Paul Berkowitz has recorded the complete Piano Sonatas of Schubert for Meridian Records to worldwide acclaim. He was described by the London Sunday Times as being “in the royal class of Schubert interpreters” and his CD recordings of the Last Three Schubert Piano Sonatas were included among the same newspaper’s Records of the Year. His recording of Schumann’s Kreisleriana was selected by BBC Radio Record Review as the best of all available recordings. He also released a series of three CD recordings of Brahms Piano Music. BBC Music Magazine reviewed Vol. II commenting, “…praise to Meridian, which has in the Canadian pianist Paul Berkowitz an artist who isn’t shy of taking on the kind of repertoire traditionally the preserve of more internationally high-profile artists. Rightly so, for he has a voice, a musicality, a bigness of pianism distinctively his own…his integrity is commanding, his stylistic authority convincing and his refusal merely to play the notes impressive.”

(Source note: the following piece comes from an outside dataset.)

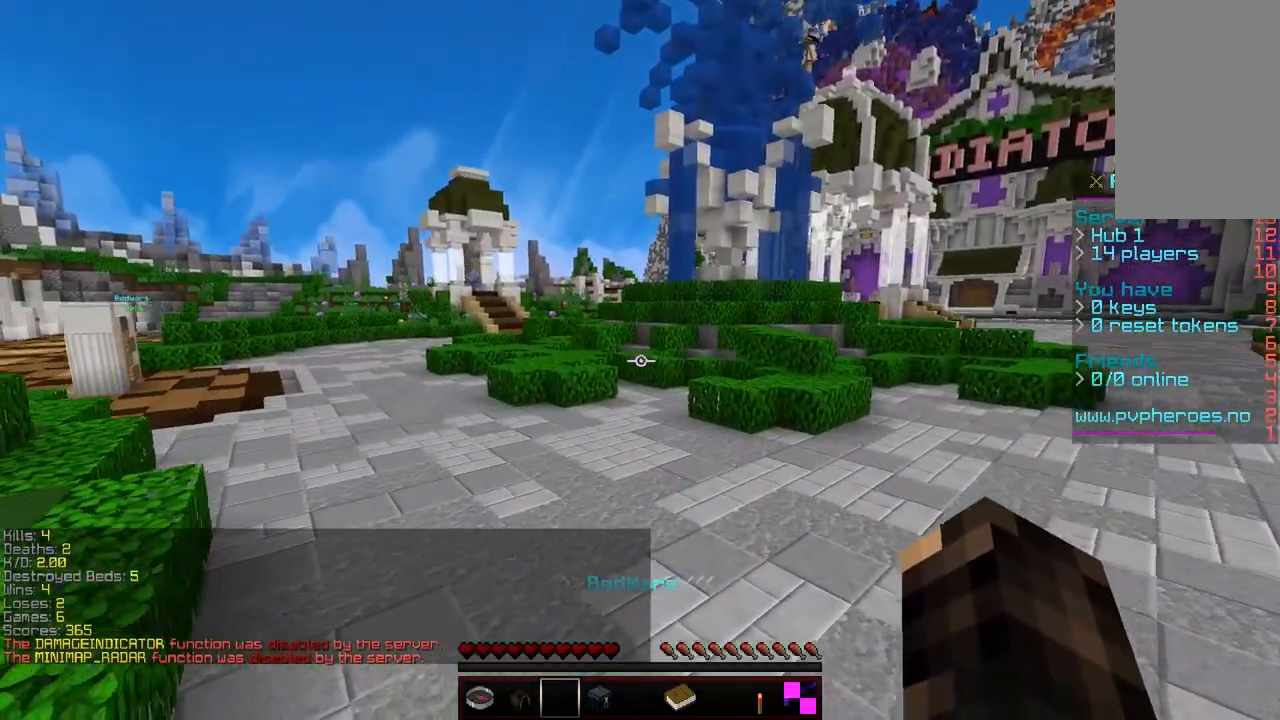
{"keys": ["w"], "mouse": ["left"], "events": []}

Mr. Berkowitz more recently recorded the Schubert Impromptus, Moments Musicaux, and other repertoire as the final two volumes of his 9-CD cycle of major works for piano by Schubert for Meridian, which he began in 1984. The Guardian of London noted: “A sparkling technique allied to a clear sense of line make these recordings particularly special.” All earlier volumes have been re-issued along with the two new recordings as Schubert Piano Works, in nine volumes. More recently he has taken an interest in the piano works of the French composer Francis Poulenc, several of which he will be recording for Meridian in the next year.

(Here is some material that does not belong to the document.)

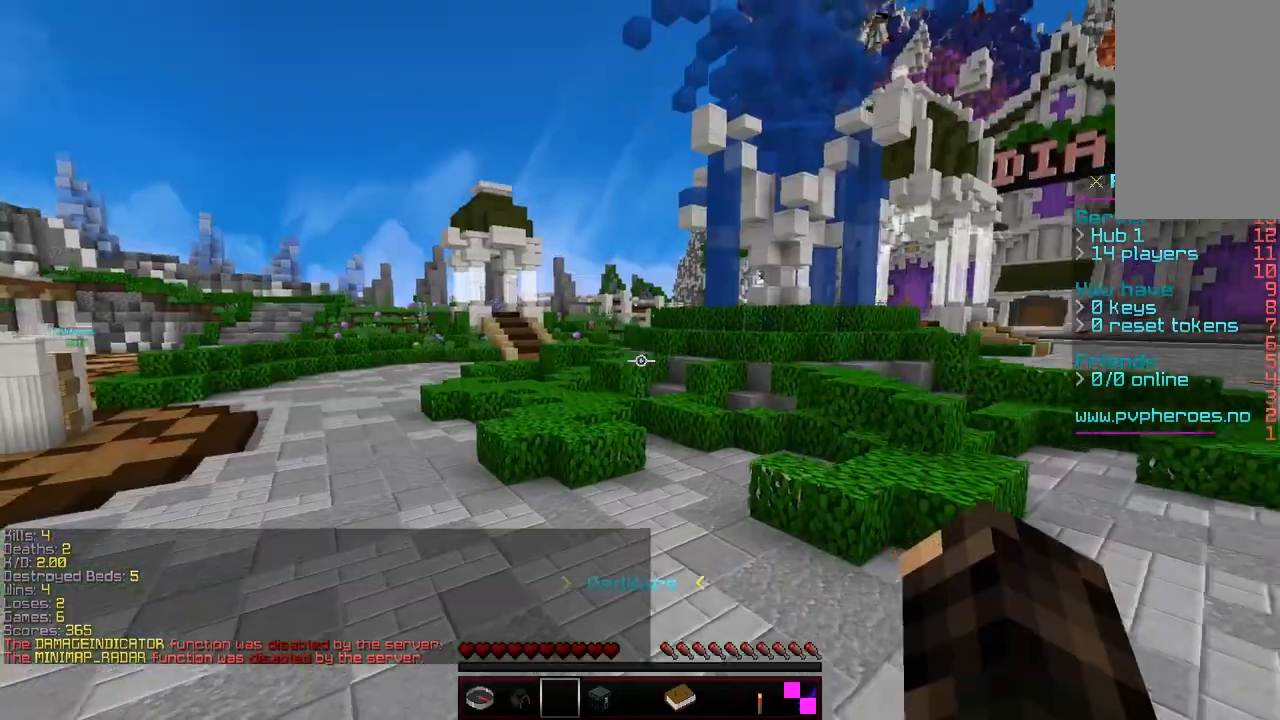
{"keys": ["w"], "mouse": ["left"], "events": []}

Mr. Berkowitz, a native of Montreal, Canada, is a graduate of McGill University and of the Curtis Institute, where he studied with Rudolf Serkin. He lived in Britain for 20 years appearing frequently at the Queen Elizabeth and Wigmore Halls and on the BBC, as a soloist with major orchestras in Britain and Canada and at music festivals in Belgium, Denmark, England, Scotland, France, Italy and Spain. Mr. Berkowitz left the Guildhall School of Music in London, where he had been a professor since 1975, to join the music faculty at the University of California, Santa Barbara in 1993, where he is Professor of Piano and served as Chair of the Department of Music 2007-12. He has been invited to present master classes at major conservatories, universities and festivals, and his students have won prizes in numerous competitions, including the BBC Young Musician of the Year (Thomas Adès), the International Piano Competition Palma d’Oro in Italy, the Bradshaw and Buono International Competition in New York, and the Los Angeles Liszt Competition and have gone on to have concert and academic careers of their own in Europe, North America and Asia.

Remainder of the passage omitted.